Many say that "The Cloud" will be the next game-changing computing platform, and the race is on to define and capture that domain. Historically, new platforms take off when independent developers start to make innovative use of platform-specific features. In the case of Cloud Computing, that means exploiting distributed systems in a datacenter. But there is as yet no widely-used programming model that lets a developer easily coordinate the distributed power of a datacenter.
The BOOM Project at Berkeley aims to change this, via data-centric programming paradigms and tools, grounded in the implementation of significant cloud systems. As a first step, we developed BOOM Analytics: an API-compliant reimplementation of Hadoop and HDFS written in the Overlog declarative language. Developed in a relatively short nine-month design cycle, our Overlog interpreter and Hadoop implementation perform as well as the standard Java-only implementation, with a compact and easily-extendible codebase. Within that timeframe we extended BOOM Analytics with new features not yet available in Hadoop, including Paxos-driven high availability, parallel scale-out of master nodes, and intrinsic monitoring and debugging facilities.

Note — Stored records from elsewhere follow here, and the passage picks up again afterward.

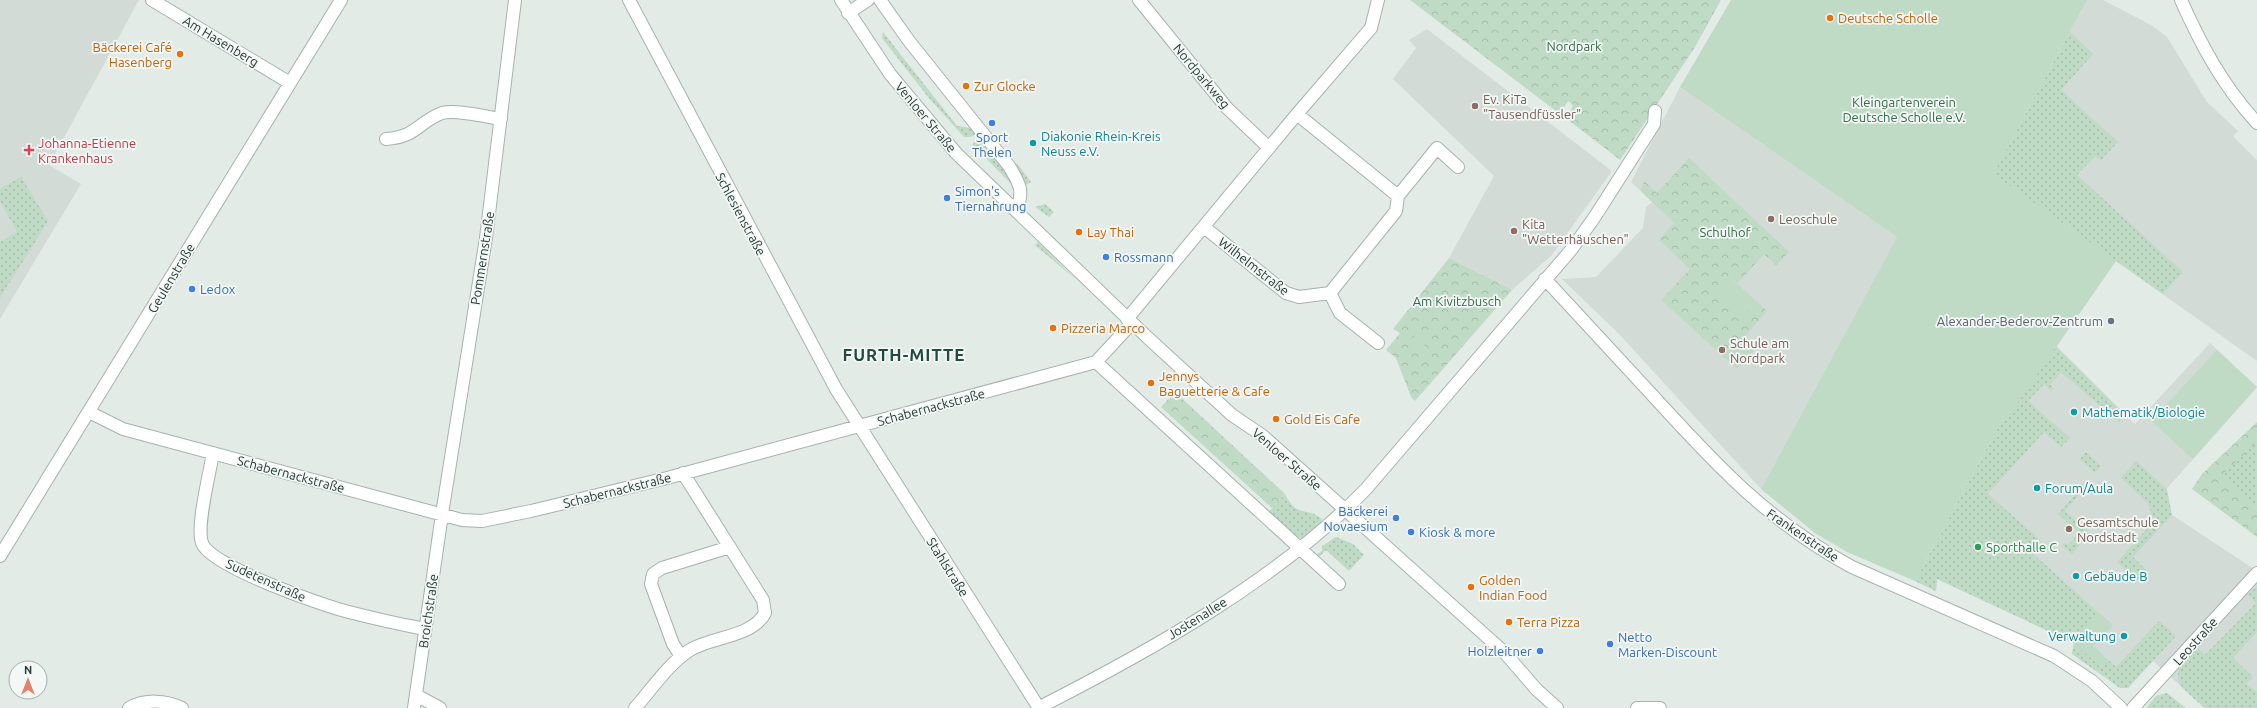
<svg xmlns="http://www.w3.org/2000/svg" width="2257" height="708" font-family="Ubuntu,sans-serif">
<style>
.built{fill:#d2dbd6}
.grass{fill:url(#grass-dots)}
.forest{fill:url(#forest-crowns)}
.garden{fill:#bfdac5}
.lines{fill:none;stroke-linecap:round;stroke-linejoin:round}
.street-casing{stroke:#a6b2ae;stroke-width:14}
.secondary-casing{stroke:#a3b6ae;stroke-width:14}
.street{stroke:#fff;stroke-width:12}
.secondary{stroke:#fff;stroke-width:12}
.food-dot{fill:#e8710a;stroke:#f3f8f6;stroke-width:1.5}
.education-dot{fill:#8d6e63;stroke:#f3f8f6;stroke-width:1.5}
.shop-dot{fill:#3f7fe0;stroke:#f3f8f6;stroke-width:1.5}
.culture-dot{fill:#0f9aa8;stroke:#f3f8f6;stroke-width:1.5}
.health-dot{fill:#e0444e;stroke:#f3f8f6;stroke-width:1.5}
.worship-dot{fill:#6b7280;stroke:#f3f8f6;stroke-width:1.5}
.leisure-dot{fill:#2e9e5b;stroke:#f3f8f6;stroke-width:1.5}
.labels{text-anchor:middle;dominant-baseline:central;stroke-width:3.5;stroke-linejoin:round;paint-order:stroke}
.food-label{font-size:13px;fill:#c56008;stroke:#f3f8f6;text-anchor:start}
.street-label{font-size:13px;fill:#253a34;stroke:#f3f8f6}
.park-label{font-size:13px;fill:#346c47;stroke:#f3f8f6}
.education-label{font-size:13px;fill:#785e54;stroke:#f3f8f6;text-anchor:start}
.culture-label{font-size:13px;fill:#0d838f;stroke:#f3f8f6;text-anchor:start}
.shop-label{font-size:13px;fill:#366cbe;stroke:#f3f8f6;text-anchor:start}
.health-label{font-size:13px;fill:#be3a42;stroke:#f3f8f6;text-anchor:start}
.worship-label{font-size:13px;fill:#5b616d;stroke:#f3f8f6;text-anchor:end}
.leisure-label{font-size:13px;fill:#27864d;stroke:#f3f8f6;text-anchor:start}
.district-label{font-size:17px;font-weight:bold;letter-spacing:1px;fill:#234a3f;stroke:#f3f8f6}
</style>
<defs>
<pattern id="grass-dots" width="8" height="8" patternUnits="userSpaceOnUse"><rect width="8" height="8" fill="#bfdac5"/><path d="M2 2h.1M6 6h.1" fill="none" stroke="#a4bcaa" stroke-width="1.8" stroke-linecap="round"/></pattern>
<pattern id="forest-crowns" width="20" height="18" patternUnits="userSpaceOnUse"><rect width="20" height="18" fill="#bfdac5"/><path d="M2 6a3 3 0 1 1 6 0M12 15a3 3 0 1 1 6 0" fill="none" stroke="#a4bcaa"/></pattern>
</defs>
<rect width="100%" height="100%" fill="#e3ebe7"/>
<!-- built -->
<path class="built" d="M0,0H139L49,165L81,184L0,319Z
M2087,0H2103L2151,25L2167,37L2207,102L2238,131L2233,136L2257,160V361L1993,174Z
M1427,29L1612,171L1551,256L1512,290L1449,258L1494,176L1393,79L1416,48L1409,40Z
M1680,87L1897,237L1761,489L1620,335L1562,279L1596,277L1643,228L1646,207L1652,202L1631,182Z
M2210,343L2257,387L2154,503L2257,571V708H2205L2153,661L2128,688H2120L2072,654L2074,643L1937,579L1936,591L1915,581L2014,408L2056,346L2135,424Z"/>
<!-- grass -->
<path class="grass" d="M883,32L957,126L971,128L975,134L971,137H964L928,97L882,38Z
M2070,32L2093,54L2061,90L2118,142L2101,160L2095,156L2077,175L2183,272L2163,294L1993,174Z
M979,139L1010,177L1014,187L972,144Z
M1017,163L1031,182L1026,185L1015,169Z
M21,177L48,221L0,298V242L17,232L0,201V189Z
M1045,204L1054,212L1049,217L1035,207Z
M1038,242L1074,278L1035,245Z
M2056,346L2125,415L2119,422L2061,372L2050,385L2054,388L2051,391L2044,384L2028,401L2070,438L2061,447L2044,432L1988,494L2041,541L2032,553L2099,613L2074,643L2102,667L2108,660L2116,667L2159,621L2176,636L2128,688H2120L2072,654L2074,643L1937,579L1936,591L1915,581L2003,418L2014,408Z
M2257,442V510L2220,476Z
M2086,452L2101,466L2095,473L2080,459Z
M2136,461L2167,489L2172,515L2133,557L2146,570L2137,581L2117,562L2154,521L2148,503L2121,478Z
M2085,484L2087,486L2065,511L2090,533L2072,554L2062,545L2065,543L2068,545L2079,533L2058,514Z
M1285,494C1297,519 1307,506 1322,519L1320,525L1303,538L1295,537L1268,513Z
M1336,537L1353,544L1364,555L1349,571L1326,550L1318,558L1315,556L1322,551V546Z
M2257,586V632L2233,658L2253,677L2246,684L2257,692V708H2205C2176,682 2166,680 2196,646L2205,655L2256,603L2248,595Z
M2167,693L2186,708H2146L2156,696Z"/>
<!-- forest -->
<path class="forest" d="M1410,0H1721L1695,47L1620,160L1567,119L1573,105L1568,101L1560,114Z
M1689,158L1789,252L1776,265L1764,254L1738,283L1729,276L1741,318L1757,302L1767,311L1745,336L1757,347L1745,360L1741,356L1737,360L1741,364L1737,369L1661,300L1690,269L1659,240L1674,223L1641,191L1644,181L1657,193Z
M1449,258L1512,290L1415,401L1411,397L1396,358L1386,350L1400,333L1393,329Z
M1175,392L1285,494L1272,508L1161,407Z
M2257,422V442L2221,476L2257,510V537L2192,489L2202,474Z"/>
<!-- garden -->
<path class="garden" d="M1731,0H2087L1993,174L2116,261L2014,408L2003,418L1915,581L1847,552L1815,533L1761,489L1897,237L1680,87Z
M1729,276L1757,302L1741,318L1714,293Z
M1419,330L1430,338L1418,354L1407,345Z
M2217,350L2257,387L2193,459L2151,421Z
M2099,613L2113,625L2094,646L2108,660L2101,668L2074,643Z"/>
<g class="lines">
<defs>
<path id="street" d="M152,0L290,83
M629,0L836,389L1039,708
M880,0L909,41L1009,166C1019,183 1025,191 1016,210
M1139,0L1227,108L1269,148
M2181,0C2201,45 2223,86 2257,123
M848,13L868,0
M1297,114L1398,196
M386,139C417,137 418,122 442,113C455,109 487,117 501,119
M1204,227L1286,293L1299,297L1330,293L1396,211L1398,196L1437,148L1458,167
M1545,279C1582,319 1618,358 1655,398C1718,467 1768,521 1852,567L2054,656L2092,681L2121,708
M1330,293L1340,313L1378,343
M1127,319L1297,114L1371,28L1378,0
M1096,362L1339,584
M89,412L123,429L462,520L482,521L531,511L667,478L1096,362L1132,323
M213,453C210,472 196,526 202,543C210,566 319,604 345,611C372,618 398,624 425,629
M0,556L341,0
M681,656L673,644L651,584L653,574L662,568L730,547
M416,695L440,708
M129,708C145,699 166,700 182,708
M414,708L442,514L486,238L515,0
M635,708C651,690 670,662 690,650C711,637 753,637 765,613L763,600L683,473
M1038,708C1150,651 1278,580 1366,489L1571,250L1594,218L1654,124L1655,111
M1637,708H1660
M2133,708L2257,573"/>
<path id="secondary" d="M841,0L890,74L956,153L1147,337L1232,415L1263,436L1505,653L1536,689L1557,708"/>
</defs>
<!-- street casing -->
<use href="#street" class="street-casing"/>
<!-- secondary casing -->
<use href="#secondary" class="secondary-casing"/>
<!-- street -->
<use href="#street" class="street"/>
<!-- secondary -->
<use href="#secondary" class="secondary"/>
</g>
<!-- markers -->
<g class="food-dot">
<circle cx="1830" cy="18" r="4"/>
<circle cx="180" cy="54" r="4"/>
<circle cx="966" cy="86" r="4"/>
<circle cx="1079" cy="232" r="4"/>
<circle cx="1053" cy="328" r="4"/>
<circle cx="1151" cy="383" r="4"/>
<circle cx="1276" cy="419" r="4"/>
<circle cx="1471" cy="587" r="4"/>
<circle cx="1509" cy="622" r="4"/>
</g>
<g class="education-dot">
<circle cx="1475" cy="106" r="4"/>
<circle cx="1771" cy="219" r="4"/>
<circle cx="1514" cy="231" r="4"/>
<circle cx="1722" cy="350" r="4"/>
<circle cx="2069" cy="529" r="4"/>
</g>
<g class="shop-dot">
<circle cx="992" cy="123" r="4"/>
<circle cx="947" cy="198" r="4"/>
<circle cx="1106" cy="257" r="4"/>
<circle cx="192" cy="289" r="4"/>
<circle cx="1396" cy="518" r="4"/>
<circle cx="1411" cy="532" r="4"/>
<circle cx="1610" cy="644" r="4"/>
<circle cx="1540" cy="651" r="4"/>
</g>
<g class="culture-dot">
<circle cx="1033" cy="143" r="4"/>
<circle cx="2074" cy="412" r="4"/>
<circle cx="2037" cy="488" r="4"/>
<circle cx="2076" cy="576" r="4"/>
<circle cx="2124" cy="636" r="4"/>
</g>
<path class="health-dot" d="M27 144h4v4h4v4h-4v4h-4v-4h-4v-4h4z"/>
<circle class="worship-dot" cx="2111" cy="321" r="4"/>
<circle class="leisure-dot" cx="1978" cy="547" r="4"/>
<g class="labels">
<!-- food labels -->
<g class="food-label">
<text x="1838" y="18">Deutsche Scholle</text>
<text x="172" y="47" text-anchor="end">Bäckerei Café<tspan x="172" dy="15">Hasenberg</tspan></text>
<text x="974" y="86">Zur Glocke</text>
<text x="1087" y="232">Lay Thai</text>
<text x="1061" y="328">Pizzeria Marco</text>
<text x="1159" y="376">Jennys<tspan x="1159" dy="15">Baguetterie &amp; Cafe</tspan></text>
<text x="1284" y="419">Gold Eis Cafe</text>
<text x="1479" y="580">Golden<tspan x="1479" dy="15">Indian Food</tspan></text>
<text x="1517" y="622">Terra Pizza</text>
</g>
<!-- street labels -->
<g class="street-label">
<text transform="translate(221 41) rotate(31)">Am Hasenberg</text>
<text transform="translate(1202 76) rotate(50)">Nordparkweg</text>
<text transform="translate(926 117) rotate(50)">Venloer Straße</text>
<text transform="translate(741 214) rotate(62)">Schlesienstraße</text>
<text transform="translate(482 258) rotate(-81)">Pommernstraße</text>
<text transform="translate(1254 266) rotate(38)">Wilhelmstraße</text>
<text transform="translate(171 278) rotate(-59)">Geulenstraße</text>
<text transform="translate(931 407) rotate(-15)">Schabernackstraße</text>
<text transform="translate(1287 459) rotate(41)">Venloer Straße</text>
<text transform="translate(291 474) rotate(15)">Schabernackstraße</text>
<text transform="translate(617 490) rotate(-14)">Schabernackstraße</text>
<text transform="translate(1803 535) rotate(34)">Frankenstraße</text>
<text transform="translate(948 567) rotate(58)">Stahlstraße</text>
<text transform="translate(266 580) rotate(24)">Sudetenstraße</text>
<text transform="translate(428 611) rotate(-82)">Broichstraße</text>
<text transform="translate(1197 618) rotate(-32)">Jostenallee</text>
<text transform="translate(2195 641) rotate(-48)">Leostraße</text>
</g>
<!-- park labels -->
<g class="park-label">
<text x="1574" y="46">Nordpark</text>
<text x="1904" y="102">Kleingartenverein<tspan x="1904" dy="15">Deutsche Scholle e.V.</tspan></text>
<text x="1725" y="232">Schulhof</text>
<text x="1457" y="301">Am Kivitzbusch</text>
</g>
<!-- education labels -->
<g class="education-label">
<text x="1483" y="99">Ev. KiTa<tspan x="1483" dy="15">"Tausendfüssler"</tspan></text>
<text x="1779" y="219">Leoschule</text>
<text x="1522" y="224">Kita<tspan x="1522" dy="15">"Wetterhäuschen"</tspan></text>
<text x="1730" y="343">Schule am<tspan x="1730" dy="15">Nordpark</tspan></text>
<text x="2077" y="522">Gesamtschule<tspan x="2077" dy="15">Nordstadt</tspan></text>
</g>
<!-- culture labels -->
<g class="culture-label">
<text x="1041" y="136">Diakonie Rhein-Kreis<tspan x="1041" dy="15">Neuss e.V.</tspan></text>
<text x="2082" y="412">Mathematik/Biologie</text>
<text x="2045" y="488">Forum/Aula</text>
<text x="2084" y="576">Gebäude B</text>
<text x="2116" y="636" text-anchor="end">Verwaltung</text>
</g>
<!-- shop labels -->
<g class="shop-label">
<text x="992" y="137" text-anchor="middle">Sport<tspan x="992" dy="15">Thelen</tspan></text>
<text x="955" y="191">Simon's<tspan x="955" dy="15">Tiernahrung</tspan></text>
<text x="1114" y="257">Rossmann</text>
<text x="200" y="289">Ledox</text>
<text x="1388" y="511" text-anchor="end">Bäckerei<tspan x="1388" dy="15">Novaesium</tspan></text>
<text x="1419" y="532">Kiosk &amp; more</text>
<text x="1618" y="637">Netto<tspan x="1618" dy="15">Marken-Discount</tspan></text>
<text x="1532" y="651" text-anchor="end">Holzleitner</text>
</g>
<!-- health labels -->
<g class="health-label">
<text x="38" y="143">Johanna-Etienne<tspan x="38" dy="15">Krankenhaus</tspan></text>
</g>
<!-- worship labels -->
<g class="worship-label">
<text x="2103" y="321">Alexander-Bederov-Zentrum</text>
</g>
<!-- leisure labels -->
<g class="leisure-label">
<text x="1986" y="547">Sporthalle C</text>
</g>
<!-- district labels -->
<g class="district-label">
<text x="904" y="354">FURTH-MITTE</text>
</g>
</g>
<!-- north arrow -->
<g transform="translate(28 680)"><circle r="19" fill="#f3f8f6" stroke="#a1aca8"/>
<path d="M0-3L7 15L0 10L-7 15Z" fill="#e1826c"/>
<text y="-6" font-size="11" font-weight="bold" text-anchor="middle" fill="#253a34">N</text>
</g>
</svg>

Taking lessons from that experience, we are in the midst of designing Bloom, a new data-centric paradigm for programming distributed systems. The foundation for Bloom is a temporal logic called Dedalus, which captures traditionally imperative issues like state modification and asynchrony in a fully declarative, model-theoretic framework.
This talk will overview our ideas for data-centric programming, reflect on our experience building and extending BOOM Analytics in Overlog, and talk about some of our future plans for language design and cloud system development.